Data Brokers and the Sale of Americans’ Mental Health Data

Data Brokers and the Sale of Americans’ Mental Health Data

The Exchange of Our Most Sensitive Data and What It Means for Personal Privacy

 By: Joanne Kim

 

Overview:

This report includes findings from a two-month-long study of data brokers and data on U.S. individuals’ mental health conditions. The report aims to make more transparent the data broker industry and its processes for selling and exchanging mental health data about depressed and anxious individuals. The research is critical as more depressed and anxious individuals utilize personal devices and software-based health-tracking applications (many of which are not protected by the Health Insurance Portability and Accountability Act), often unknowingly putting their sensitive mental health data at risk. This report finds that the industry appears to lack a set of best practices for handling individuals’ mental health data, particularly in the areas of privacy and buyer vetting. It finds that there are data brokers which advertise and are willing and able to sell data concerning Americans’ highly sensitive mental health information. It concludes by arguing that the largely unregulated and black-box nature of the data broker industry, its buying and selling of sensitive mental health data, and the lack of clear consumer privacy protections in the U.S. necessitate a comprehensive federal privacy law or, at the very least, an expansion of HIPAA’s privacy protections alongside bans on the sale of mental health data on the open market.

Key Findings:
  • Some data brokers are marketing highly sensitive data on individuals’ mental health conditions on the open market, with seemingly minimal vetting of customers and seemingly few controls on the use of purchased data.
  • 26 of the 37 contacted data brokers responded to inquiries about mental health data, and 11 firms were ultimately willing and able to sell the requested mental health data.
  • Whether this data will be deidentified or aggregated is also often unclear, and many of the studied data brokers at least seem to imply that they have the capabilities to provide identifiable data.
  • The 10 most engaged data brokers asked about the purpose of the purchase and the intended use cases for the data; however, after receiving that information (verbally or in writing) from the author, those companies did not appear to have additional controls for client management, and there was no indication in emails and phone calls that they had conducted separate background checks to corroborate the author’s (non-deceptive) statements.
  • The 10 most engaged brokers advertised highly sensitive mental health data on Americans including data on those with depression, attention disorder, insomnia, anxiety, ADHD, and bipolar disorder as well as data on ethnicity, age, gender, zip code, religion, children in the home, marital status, net worth, credit score, date of birth, and single parent status.
  • Pricing for mental health information varied: one data broker charged $275 for 5,000 aggregated counts of Americans’ mental health records, while other firms charged upwards of $75,000 or $100,000 a year for subscription/licensing access to data that included information on individuals’ mental health conditions.
  • One company that the author was in contact with depicted their firm as an advertising tech firm.
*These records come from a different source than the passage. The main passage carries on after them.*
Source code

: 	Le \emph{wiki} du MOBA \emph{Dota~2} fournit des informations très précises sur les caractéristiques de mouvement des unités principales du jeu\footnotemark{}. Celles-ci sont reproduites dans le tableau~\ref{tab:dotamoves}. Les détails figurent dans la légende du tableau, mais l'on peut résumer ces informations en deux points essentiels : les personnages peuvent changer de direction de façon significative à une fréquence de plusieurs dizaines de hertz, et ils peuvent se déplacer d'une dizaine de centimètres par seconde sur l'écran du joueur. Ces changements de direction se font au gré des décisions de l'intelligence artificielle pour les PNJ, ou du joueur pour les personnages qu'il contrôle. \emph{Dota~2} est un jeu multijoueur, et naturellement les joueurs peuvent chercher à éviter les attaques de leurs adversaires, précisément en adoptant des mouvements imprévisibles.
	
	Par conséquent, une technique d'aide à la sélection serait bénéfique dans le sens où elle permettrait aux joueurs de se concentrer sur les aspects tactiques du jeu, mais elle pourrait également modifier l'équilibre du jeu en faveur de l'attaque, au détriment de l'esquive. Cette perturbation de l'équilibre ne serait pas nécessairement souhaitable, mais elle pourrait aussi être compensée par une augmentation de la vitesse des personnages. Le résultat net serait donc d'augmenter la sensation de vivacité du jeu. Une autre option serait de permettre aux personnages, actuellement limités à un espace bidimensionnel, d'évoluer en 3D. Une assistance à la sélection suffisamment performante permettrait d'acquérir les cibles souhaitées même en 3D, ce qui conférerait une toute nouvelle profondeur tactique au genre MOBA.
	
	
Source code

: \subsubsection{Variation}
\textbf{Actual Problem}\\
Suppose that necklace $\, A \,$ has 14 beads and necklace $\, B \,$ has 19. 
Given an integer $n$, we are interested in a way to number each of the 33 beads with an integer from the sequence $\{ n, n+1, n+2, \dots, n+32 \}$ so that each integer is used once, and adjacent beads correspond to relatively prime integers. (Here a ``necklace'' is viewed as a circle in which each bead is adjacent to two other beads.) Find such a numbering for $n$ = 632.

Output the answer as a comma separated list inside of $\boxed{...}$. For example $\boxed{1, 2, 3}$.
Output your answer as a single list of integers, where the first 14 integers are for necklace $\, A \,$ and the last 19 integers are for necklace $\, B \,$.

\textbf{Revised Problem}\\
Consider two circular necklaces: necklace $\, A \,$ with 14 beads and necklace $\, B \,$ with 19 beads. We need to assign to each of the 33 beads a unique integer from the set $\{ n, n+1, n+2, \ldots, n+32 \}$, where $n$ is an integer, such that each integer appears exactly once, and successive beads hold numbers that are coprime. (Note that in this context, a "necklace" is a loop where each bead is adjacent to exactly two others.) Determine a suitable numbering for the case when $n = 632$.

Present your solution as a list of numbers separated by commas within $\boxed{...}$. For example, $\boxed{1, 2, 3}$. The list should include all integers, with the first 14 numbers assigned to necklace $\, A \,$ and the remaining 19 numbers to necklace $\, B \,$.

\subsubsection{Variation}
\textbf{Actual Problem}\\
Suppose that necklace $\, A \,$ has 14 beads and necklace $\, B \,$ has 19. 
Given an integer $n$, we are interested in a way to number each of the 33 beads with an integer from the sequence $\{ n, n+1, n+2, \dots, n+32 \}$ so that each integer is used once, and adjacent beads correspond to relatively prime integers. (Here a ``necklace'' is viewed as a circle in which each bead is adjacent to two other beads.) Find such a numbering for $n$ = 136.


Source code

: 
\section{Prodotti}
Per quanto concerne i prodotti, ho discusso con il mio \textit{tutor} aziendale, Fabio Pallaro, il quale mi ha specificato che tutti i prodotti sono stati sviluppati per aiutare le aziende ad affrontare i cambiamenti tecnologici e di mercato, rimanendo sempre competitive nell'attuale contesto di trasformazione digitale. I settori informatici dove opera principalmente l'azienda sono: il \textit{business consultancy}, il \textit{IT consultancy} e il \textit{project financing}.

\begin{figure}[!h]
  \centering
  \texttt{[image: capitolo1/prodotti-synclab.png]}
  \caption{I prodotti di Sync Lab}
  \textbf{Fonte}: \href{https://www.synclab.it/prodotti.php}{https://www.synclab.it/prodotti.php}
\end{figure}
The sales representative offered to ask their manager about coordinating a data deal on information from organizations they advertise for on behalf of the author.
  • Data broker 1 emphasized that the requested data on individuals’ mental health conditions was “extremely restricted” and that their team would need more information on intended use cases—yet continued to send a sample of aggregated, deidentified data counts.
  • After data broker 1 confirmed that the author was not part of a marketing entity, the sales representative said that as long as the author did not contact the individuals in the dataset, the author could use the data freely.
  • Data broker 2 implied they may have fully identified patient data, but said they were unable to share this individual-level data due to HIPAA compliance concerns. Instead, the sales representative offered to aggregate the data of interest in a deidentified form.
  • Data broker 4 was the most willing to sell data on depressed and anxious individuals at the author’s budget price of $2,500 and stated no apparent, restrictive data-use limitations post-purchase.
  • Data broker 4 advertised highly sensitive mental health data to the author, including names and postal addresses of individuals with depression, bipolar disorder, anxiety issues, panic disorder, cancer, PTSD, OCD, and personality disorder, as well as individuals who have had strokes and data on those people’s races and ethnicities.
  • Two data brokers, data broker 6 and data broker 9, mentioned nondisclosure agreements (NDAs) in their communications, and data broker 9 indicated that signing an NDA was a prerequisite for obtaining access to information on the data it sells.
  • Data broker 8 often made unsolicited calls to the author’s personal cell. If the author was delayed in responding to an email from data broker 8, the frequency of calls seemed to increase.
  • Some brokers imposed data use limitations on the possible sale of people’s mental health information, ranging from “single-use” (which usually pertains to mailing purposes) to “multi-use” (which means the dataset is available for one year after purchase) based on the firm and the product purchased.
  • Based on an evaluation of privacy policies, data brokers seem collectively less willing to provide access and disclosure to their customers and users about the collection or correction of personal data.